[Task directions] Retype the entries exactly, but skip the pictures.

··· Dataset content

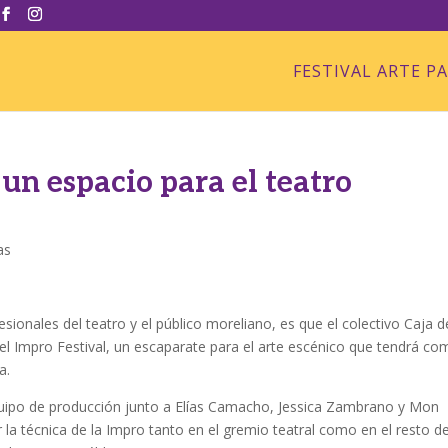
FESTIVAL ARTE P
un espacio para el teatro
as
fesionales del teatro y el público moreliano, es que el colectivo Caja d
 el Impro Festival, un escaparate para el arte escénico que tendrá c
a.
quipo de producción junto a Elías Camacho, Jessica Zambrano y Mon
la técnica de la Impro tanto en el gremio teatral como en el resto de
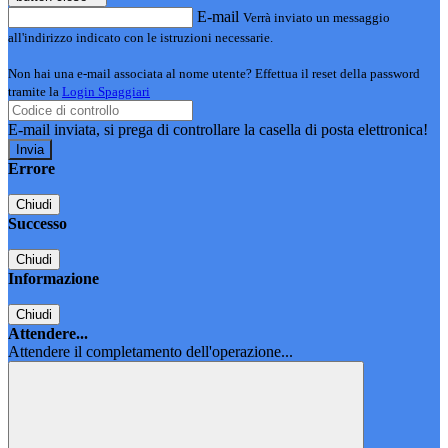
E-mail
Verrà inviato un messaggio
all'indirizzo indicato con le istruzioni necessarie.
Non hai una e-mail associata al nome utente? Effettua il reset della password
tramite la
Login Spaggiari
E-mail inviata, si prega di controllare la casella di posta elettronica!
Errore
Chiudi
Successo
Chiudi
Informazione
Chiudi
Attendere...
Attendere il completamento dell'operazione...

······

[Exercise solution]
FESTIVAL ARTE P
un espacio para el teatro
as
fesionales del teatro y el público moreliano, es que el colectivo Caja d
 el Impro Festival, un escaparate para el arte escénico que tendrá c
a.
quipo de producción junto a Elías Camacho, Jessica Zambrano y Mon
la técnica de la Impro tanto en el gremio teatral como en el resto de
E-mail
Verrà inviato un messaggio
all'indirizzo indicato con le istruzioni necessarie.
Non hai una e-mail associata al nome utente? Effettua il reset della password
tramite la
Login Spaggiari
E-mail inviata, si prega di controllare la casella di posta elettronica!
Errore
Chiudi
Successo
Chiudi
Informazione
Chiudi
Attendere...
Attendere il completamento dell'operazione...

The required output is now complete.